Dan Walters: Two issues put California House seats in crosshairs
11/19/2013 12:00 AM
11/19/2013 12:45 AM
Two sagas have dominated national politics this year – the federal government’s partial shutdown because of a partisan stalemate and the very rocky launch of the national health care program.
The first, polls indicate, damaged Republicans’ image among voters while the second has driven President Barack Obama’s approval rating sharply downward.
Both parties, therefore, will enter the 2014 congressional campaigns with political baggage, although at the moment, at least, the health care imbroglio appears to be having more impact on the national consciousness.
There’s no California Senate election next year, but the state has the nation’s largest congressional delegation, saw a big turnover in House seats in 2012 – largely because of new districts drawn by an independent commission – and will have an unusually large number of targeted seats in 2014.
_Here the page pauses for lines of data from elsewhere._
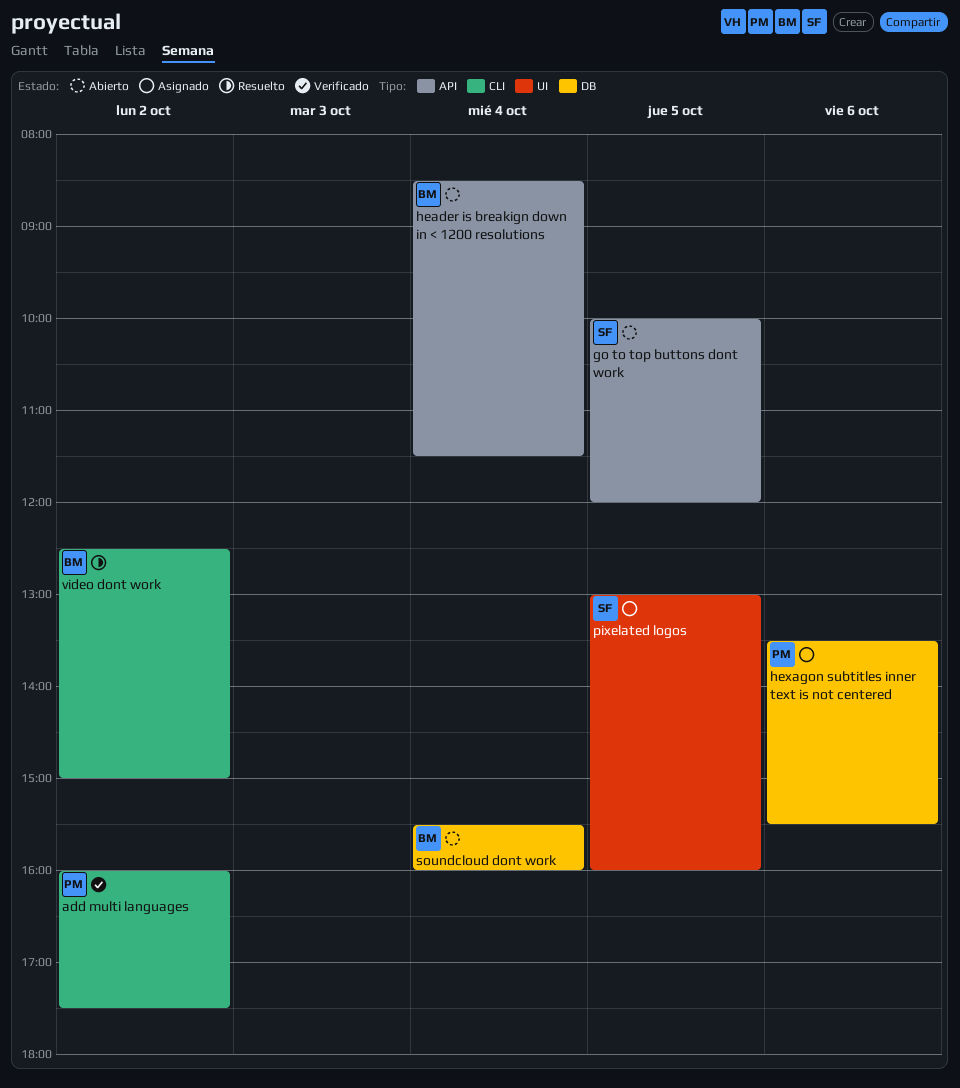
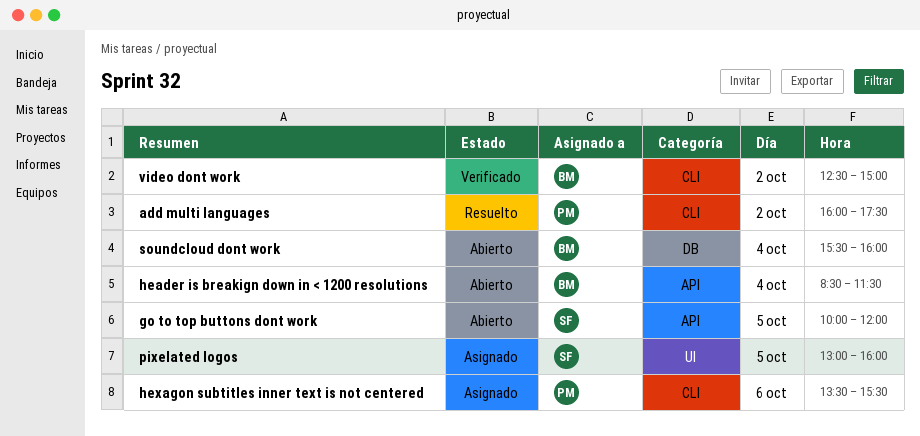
add multi languages, status: Verificado -> Resuelto
hexagon subtitles inner text is not centered, label: DB -> CLI
video dont work, status: Resuelto -> Verificado

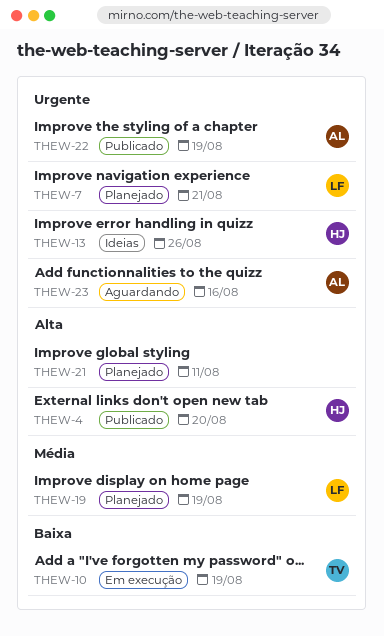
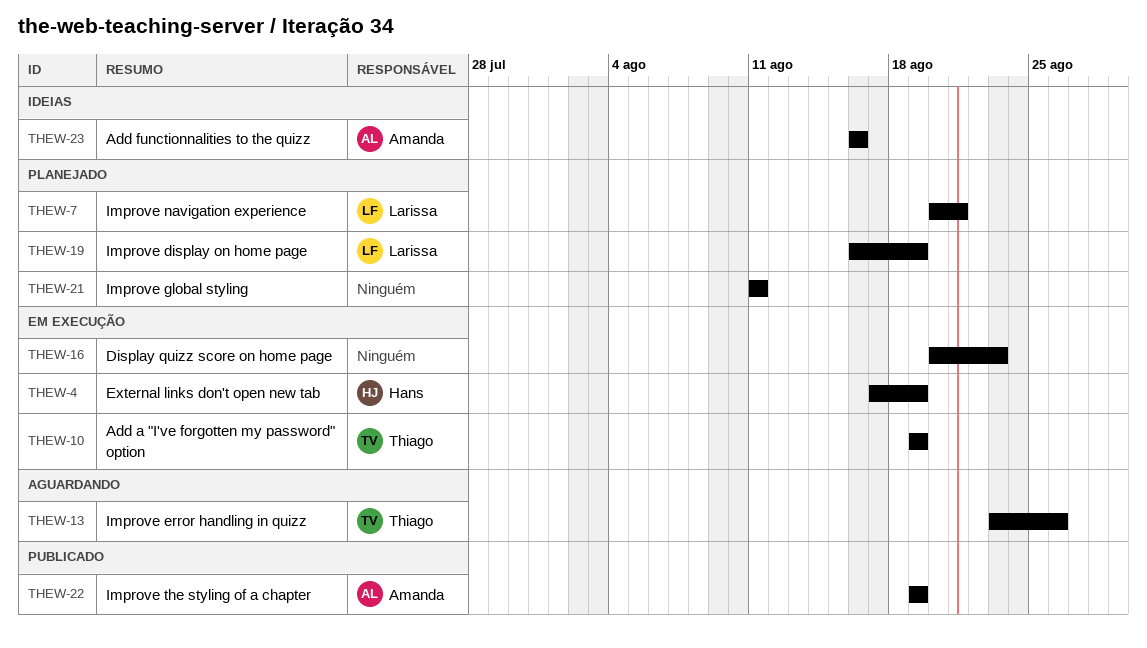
THEW-4, status: Publicado -> Em execução
THEW-4, due: Aug 20 -> Aug 19
THEW-13, status: Ideias -> Aguardando
THEW-13, owner: Hans -> Thiago
THEW-16: none -> present
THEW-23, status: Aguardando -> Ideias

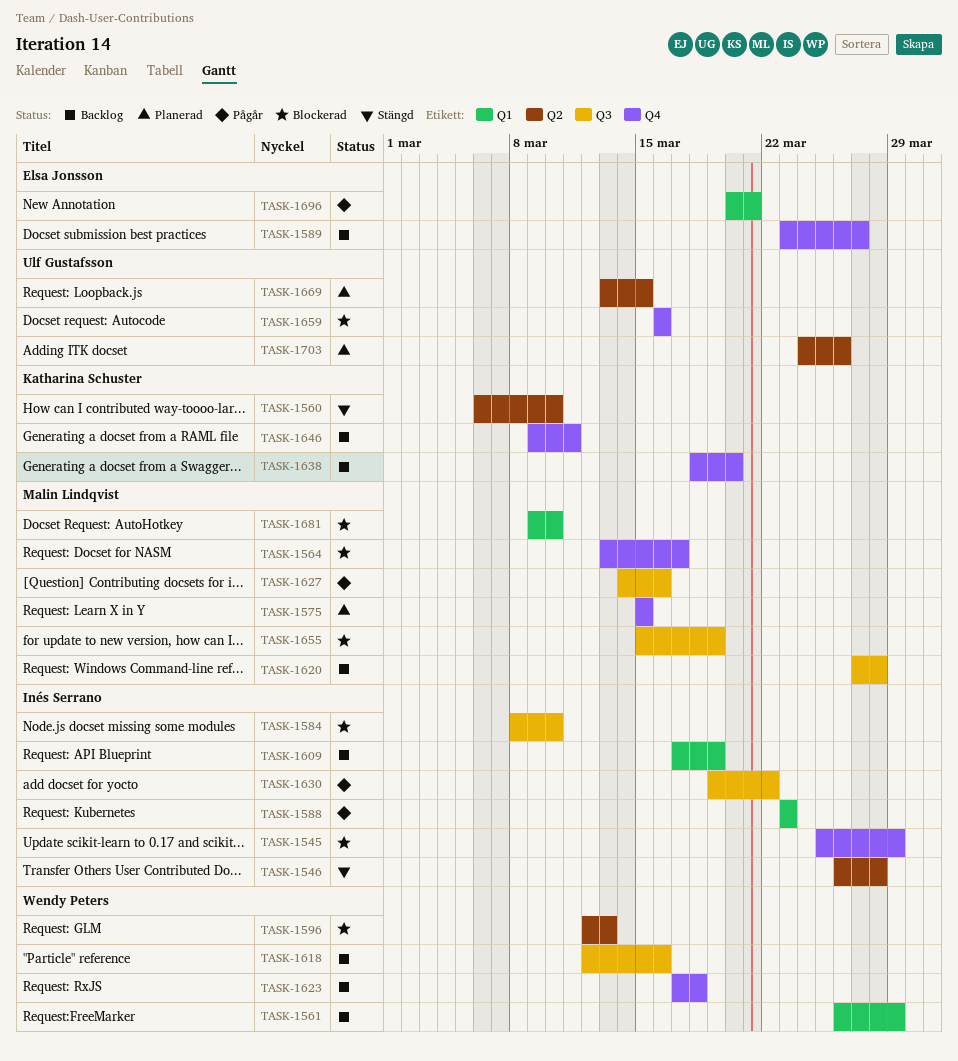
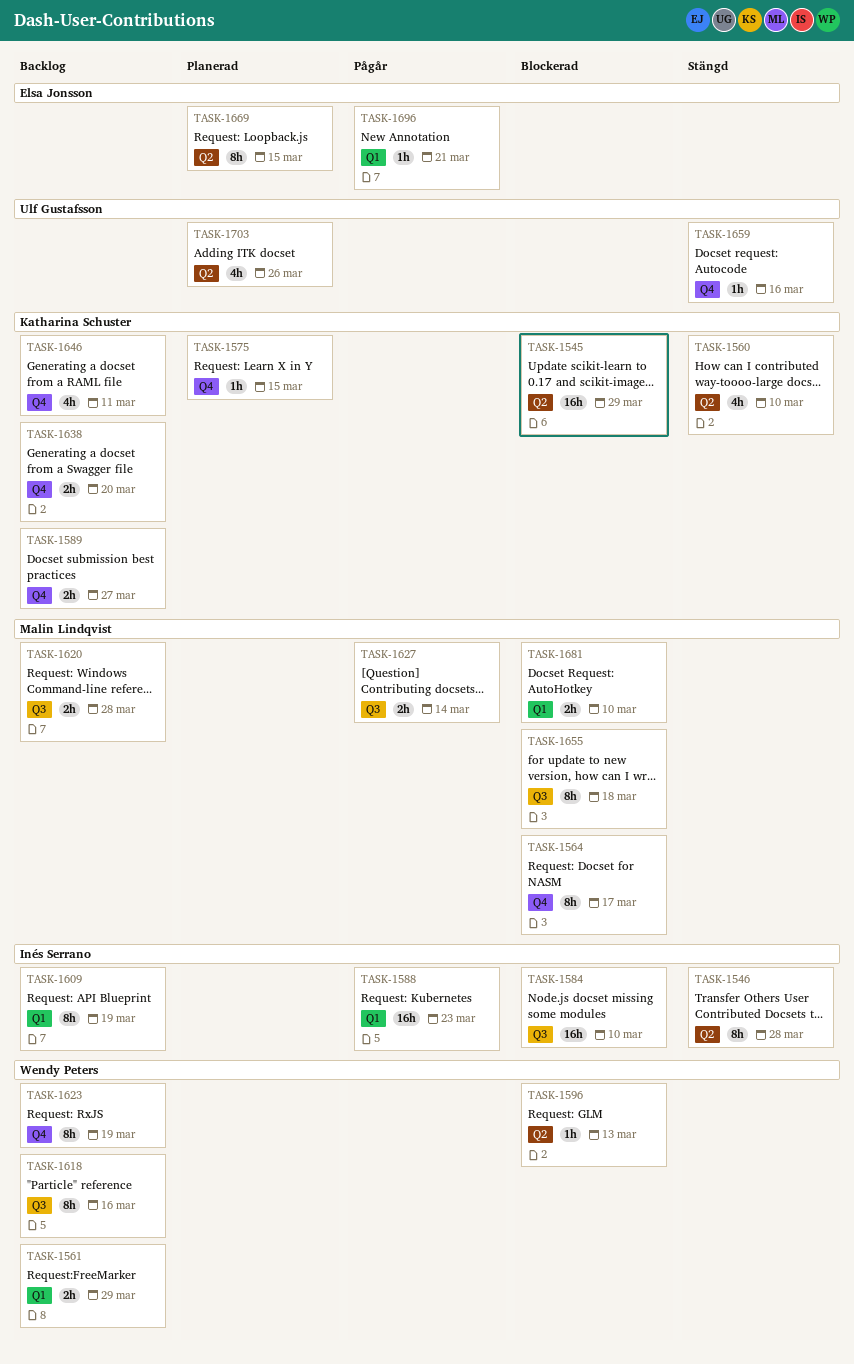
TASK-1545, owner: Inés Serrano -> Katharina Schuster
TASK-1545, label: Q4 -> Q2
TASK-1575, owner: Malin Lindqvist -> Katharina Schuster
TASK-1589, owner: Elsa Jonsson -> Katharina Schuster
TASK-1623, due: Mar 18 -> Mar 19
TASK-1627, due: Mar 16 -> Mar 14
TASK-1630: present -> none
TASK-1655, due: Mar 19 -> Mar 18
TASK-1659, status: Blockerad -> Stängd
TASK-1669, owner: Ulf Gustafsson -> Elsa Jonsson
More than a half-dozen California seats are in the cross hairs of strategists in both parties, and their propaganda machines are running in high gear, trying to tie the targeted incumbents to the two dominant issues.
The Democratic Congressional Campaign Committee is trying to pin the government shutdown on three Republicans it sees as vulnerable, Jeff Denham of Turlock, David Valadao of Hanford and Gary Miller of Diamond Bar.
The Republican campaign apparatus, meanwhile, is concentrating its health care fire on first-term Democrats Ami Bera of Elk Grove, Julia Brownley of Santa Monica, Raul Ruiz of Palm Desert and San Diego’s Scott Peters.
Obviously, too, party strategists are raising money and planning defensive campaigns for their vulnerable incumbents.
All of the targets occupy seats with close voter registration margins, which make them potentially vulnerable, especially in an off-year election when voter turnout will likely be much lower than it was in the 2012 presidential election.
Challengers are being recruited and groomed against all of those targeted incumbents, and the political and personal records of would-be challengers themselves are being scrutinized for campaign ammunition.
Meanwhile, a few other seats are being watched for signs of potential vulnerability, especially those of Democrats who supported the Affordable Care Act with their votes or their voices.
There are also rumbles that immigration reform – or its lack – could emerge as a major issue. The latter is why two of the three targeted Republicans, Denham and Valadao, have bucked their party on the immigration issue.
With no Senate race on tap next year and with Democrats virtually guaranteed to win all statewide offices – including governor – the congressional races could be the state’s most important political arena next year. And their outcomes could conceivably play a role in determining control of the House and thus the tenor of the last two years of Obama’s presidency.